The turning point came in 1944 when a group of men headed by the American bacteriologist, Oswald Theodore Avery (1877-1955), were working with strains of pneumococci (pneumonia-causing bacteria). Some were "smooth" strains (S), possessing an outer capsule about the cell; while others were "rough" strains (R), lacking such a capsule.

Apparently the R strain lacked the ability to synthesize the capsule. An extract from the S strain added to the R strain converted the latter into the S strain. The extract could not itself bring about the formation of the capsule but, apparently, it produced changes in the R strain that made the bacteria themselves capable of the task. The extract carried the genetic information necessary to change the physical characteristics of the bacteria. The totally startling part of the experiment came with the analysis of the extract. It was a solution of nucleic acid and nucleic acid alone. No protein of any kind was present.

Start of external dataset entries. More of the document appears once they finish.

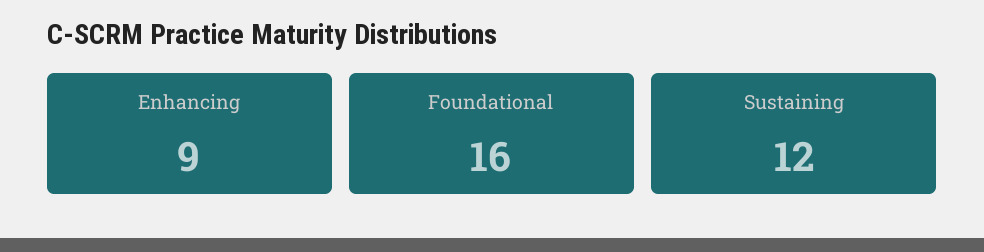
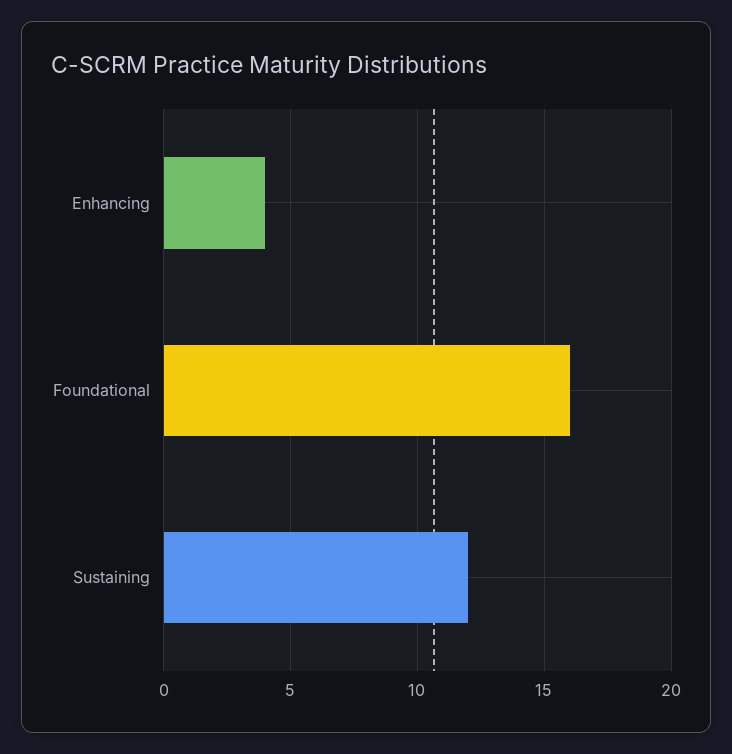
  {
-   "Enhancing": 9,
+   "Enhancing": 4,
    "Foundational": 16,
    "Sustaining": 12
  }

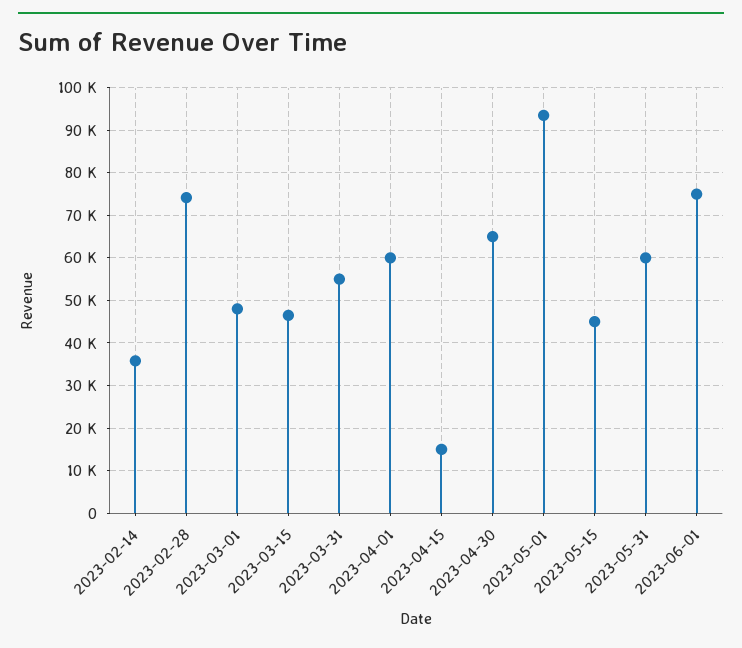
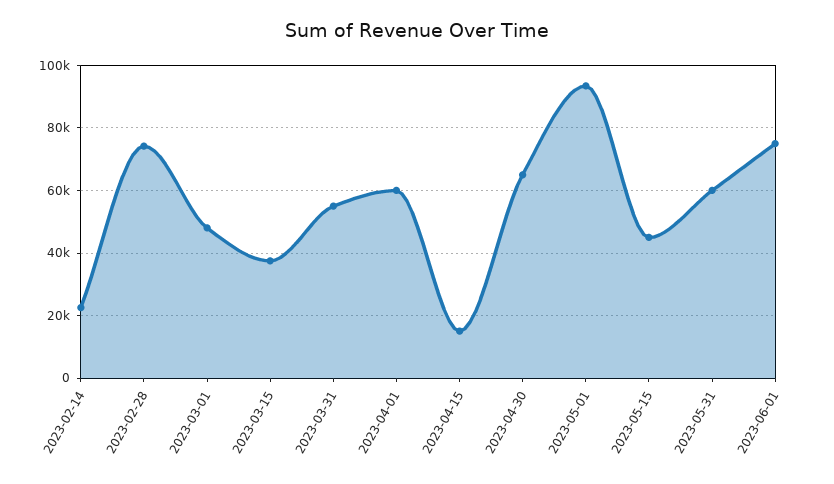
  {
-   "2023-02-14": 36000,
+   "2023-02-14": 22000,
    "2023-02-28": 74000,
    "2023-03-01": 48000,
-   "2023-03-15": 46000,
+   "2023-03-15": 38000,
    "2023-03-31": 56000,
    "2023-04-01": 60000,
    "2023-04-15": 16000,
    "2023-04-30": 66000,
    "2023-05-01": 94000,
    "2023-05-15": 46000,
    "2023-05-31": 60000,
    "2023-06-01": 76000
  }

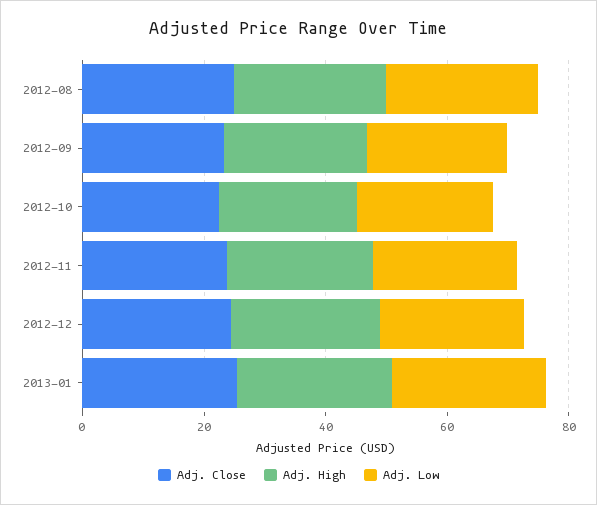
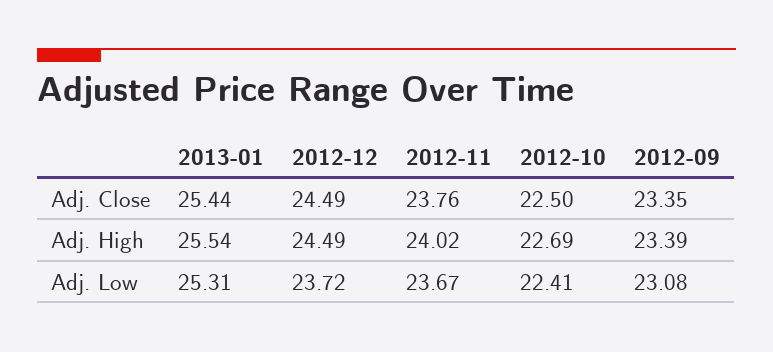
  {
    "Adj. Close": {
-     "2012-08": 25,
      "2012-09": 23.35,
      "2012-10": 22.5,
      "2012-11": 23.76,
      "2012-12": 24.49,
      "2013-01": 25.44
    },
    "Adj. High": {
-     "2012-08": 25,
      "2012-09": 23.39,
      "2012-10": 22.69,
      "2012-11": 24.02,
      "2012-12": 24.49,
      "2013-01": 25.54
    },
    "Adj. Low": {
-     "2012-08": 25,
      "2012-09": 23.08,
      "2012-10": 22.41,
      "2012-11": 23.67,
      "2012-12": 23.72,
      "2013-01": 25.31
    }
  }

In this one case at least, nucleic acid was the genetic substance, and not protein. From that moment on it had to be recognized that it was nucleic acid after all that was the prime and key substance of life. Since 1944 also saw the introduction of the technique of paper chromatography, it might fairly be termed the greatest biological year since 1859 when The Origin of Species was published.

In the years since 1944, the new view of nucleic acid has been amply con6rmed, most spectacularly perhaps through work on viruses. Viruses were shown to have an outer shell of protein, with a nucleic acid molecule in the inner hollow. The German-American biochemist, Heinz Fraenkel-Conrat (1910- ), was able, in 1955, to tease the two parts of the virus apart and put them together again. The protein portion by itself showed no infectivity at all; it was dead. The nucleic acid portion by itself showed a bit of infectivity; it was "alive," though it needed the protein portion to express itself most efficiently.

Work with radioactive isotopes showed clearly that when a bacteriophage, for instance, invaded a bacterial cell, only the nucleic acid portion entered the cell. The protein portion remained outside. Inside the cell, the nucleic acid not only brought about the manufacture of more nucleic acid molecules like itself (and not like those native to the bacterial cell), but also protein molecules to form its own shell, its own characteristic protein, and not that of the bacterial cell. Certainly there could no longer be any doubt that the nucleic acid molecule, and not protein, carried genetic information.

Virus molecules contained either DNA or RNA or both. Within the cell, however, DNA was found in the genes exclusively. Since the genes were the units of heredity, the importance of the nucleic acid resolved itself into the importance of DNA.